By now, I've got my energy levels back up to normal, and mastrubation by itself doesn't physically drain me anymore like it used to and only causes a very slight "comedown effect".
However, I still get no morning erections whatsoever and while I can now focus on the physical sensations in my penis and have a 75-80% solid erection just through physical stimulation - I can't get over that stage no matter what.
Now, clearly my issue was a lot more fantasy than porn, and I've only now cut the last "fantasy thread" - about 10 days before the experience. I would fantasize very little at that point, but still try and recall pleasant sexual experiences from the past - and there are plenty.
Another factor is that I've been trying to cut down on my marijuana usage - because I think the paranoia induced "performance anxiety". I mean, given my experiences it makes perfect sense to worry about performance, based on pure stats of the last few years. But marijuana I think kicks it into another gear if you take high doses constantly. So my theory is that it's not the weed, but the dosage which do you in. And constantly high dosages especially...hopefully I won't have to quit completely as that's a big part of my lifestyle and identity. If I cut down though, I'll get more high from a low tolerance - now junkie can argue with that :)
What I have going for me, is that I work out on a regular basis 3-4 times a week as the absolute minimum. I only drink alcohol maybe 3-4 times a year total, and watch my nutrition closely. I've cut down my intake of meats and eat loads of fruit, oatmeal, salads etc. I also take protein shakes and amino acids for my intense workouts.
So what I'm really wondering is - how much more should I aim for in this reboot/rewiring process? Clearly everyone's been saying the biggest issue is porn, which was extremely easy for me to give up.
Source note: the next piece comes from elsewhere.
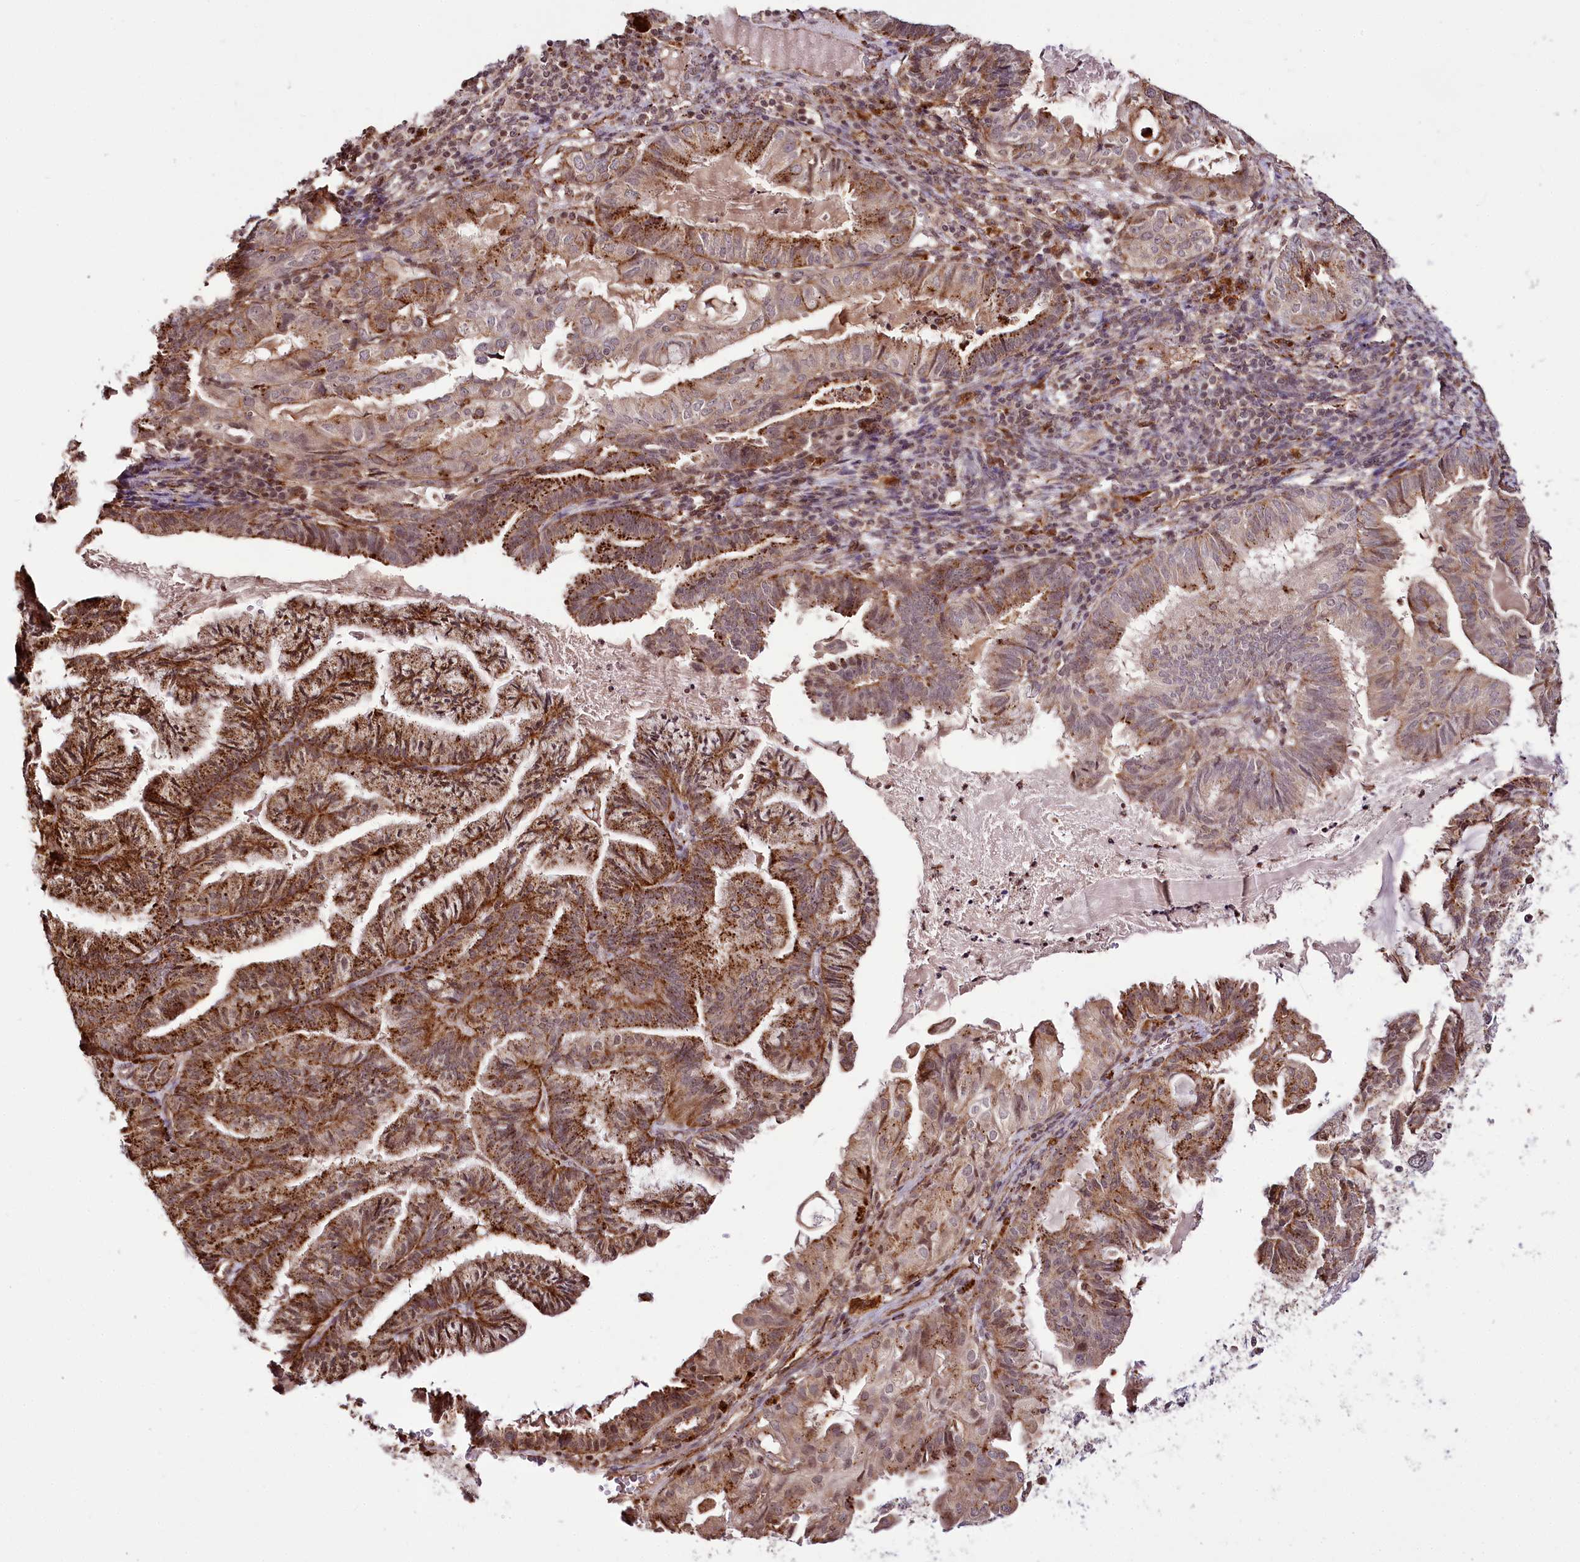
{"staining": {"intensity": "strong", "quantity": ">75%", "location": "cytoplasmic/membranous"}, "tissue": "endometrial cancer", "cell_type": "Tumor cells", "image_type": "cancer", "snomed": [{"axis": "morphology", "description": "Adenocarcinoma, NOS"}, {"axis": "topography", "description": "Endometrium"}], "caption": "A micrograph of human adenocarcinoma (endometrial) stained for a protein reveals strong cytoplasmic/membranous brown staining in tumor cells.", "gene": "HOXC8", "patient": {"sex": "female", "age": 86}}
Should I wait a long time with continuing no PMO and just continuing having no fantasies (again fantasies stopped being a problem almost immediately after I cut them out) and things will sort themselves out ?
Again I've been 6 months without porn, and had 3 periods of 20+ days of no PMO during that time - in addition to never really relapsing into a binge, and having other great runs of 10-14 days when I'd relapse once and get back to it.
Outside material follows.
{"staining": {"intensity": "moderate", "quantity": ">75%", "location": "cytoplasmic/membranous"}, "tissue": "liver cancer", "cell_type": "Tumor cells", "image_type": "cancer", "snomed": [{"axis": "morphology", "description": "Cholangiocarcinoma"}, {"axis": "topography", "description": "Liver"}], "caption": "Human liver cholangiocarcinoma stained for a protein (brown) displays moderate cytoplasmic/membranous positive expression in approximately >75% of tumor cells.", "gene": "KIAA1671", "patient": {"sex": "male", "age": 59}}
How much is chronic marijuana use a factor? - Considering that I'm cutting down now and haven't been smoking Snoop Dogg levels or anything close to that for years. Maybe 1-1.5 grams a day most of the time of some good weed.
Basically most of my reboot dealt with porn, with fantasy being cut out a lot slower, and more gradual, as I made more realizations about the situation. Can fantasy really be such a huge factor or can there be other issues ?
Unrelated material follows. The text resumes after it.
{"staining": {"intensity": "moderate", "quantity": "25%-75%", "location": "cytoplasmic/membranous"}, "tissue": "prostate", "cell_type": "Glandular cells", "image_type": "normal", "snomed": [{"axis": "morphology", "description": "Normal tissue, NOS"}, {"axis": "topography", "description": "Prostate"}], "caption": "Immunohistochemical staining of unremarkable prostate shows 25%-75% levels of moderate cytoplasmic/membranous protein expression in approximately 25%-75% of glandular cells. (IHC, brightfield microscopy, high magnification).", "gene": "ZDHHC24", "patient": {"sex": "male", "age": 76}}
The reason I'm asking is because I have poor heredity when it comes to prostate/kidney diseases and I'm worried I might actually have a real physical problem.
The other thing is relaxation - I find it hard to relax in general...I would like to hear your opinions on where I'm at in my reboot/recovery and how much longer would I need to wait ? Because to be honest with you I feel like a new man mentally, but with the same physical problems and mental issues as my "old self"...so it's like this reboot works and it doesn't for me at the same time.
Looking forward to hearing from you all - and a good day/night to the whole reuniting community!